Unfortunately, the next morning  his creatinine had suddenly risen and his GFR was down to 18. I called Nephrology and ask them about dialysis.  They agreed, and I called General surgery to come put in and line.  And I had him shipped to the ICU.  His heart rate was now in the 140s, he was breathing about 50 times a minute, and he had the picture of gram-negative sepsis. But he also had a negative urinalysis, a CT abd/pelvis that was normal 2 days prior.

It only goes downhill after … He ends up intubated, gets a line and dialysis, more imaging, surgical consult, more labs … and that lactic acid that was 0.1 on arrival is now 8.2. WBC’s suddenly up to 25. He’s on every antibiotic imaginable. Then, one after another the pressors get added: levo, vasopressin, neo and the blood pressure keeps tanking. I call the wife and say to her, “You might want to come in and see him. Forget the no visitors policy, you can come in.” It’s after 7 p.m. and I’m discussing everything with the on-call guy. I talk to ID, and nephrology and surgery before I leave because my shift is up. It’s no longer my problem. It’s the guy who is on for the night who will do the rest.
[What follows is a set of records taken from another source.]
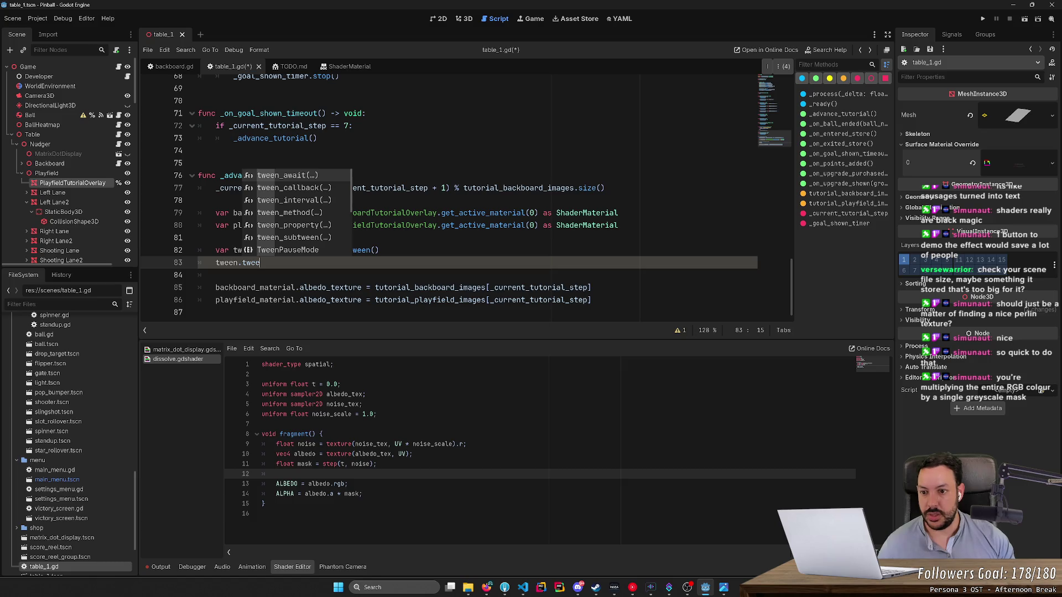
pyautogui.press('Down')
pyautogui.press('Down')
pyautogui.press('Down')
pyautogui.press('Down')
pyautogui.press('Up')
pyautogui.press('Up')
pyautogui.press('Up')
pyautogui.press('Down')
pyautogui.press('Up')
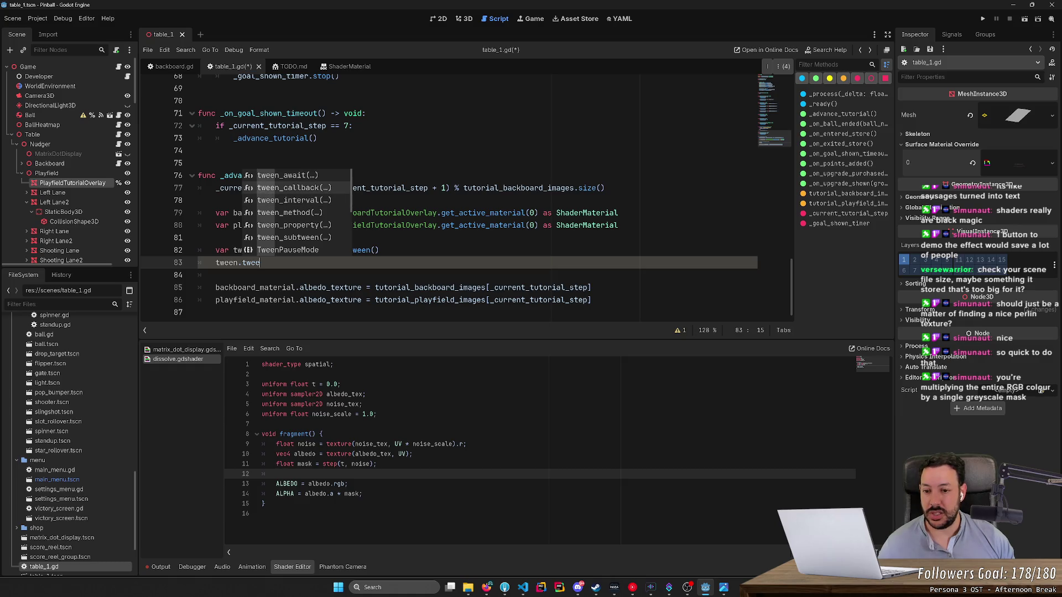
pyautogui.press('Escape')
I’m walking down the hallway to go to the parking lot, texting my wife and asking if she needs anything. I’m going to stop by Walmart and pick up two big bags of cat food and four of those under-bed storage totes. I’m trying to concentrate on everything in front of me but I feel so empty. Totally drained. Like the life has been sucked out of me and there is nothing I can do about it.

Remember? It’s not my problem anymore. Someone else is taking care of it. But I know the outcome. I’ve already heard the tears over the phone. I know many more are about to come. Some of them mine.

Laurie P. Sansbury Jr., DO
Hospitalist

Just a note … he did pass overnight. I just finished the death summary. I filled out some insurance paperwork for the family. But today is another day.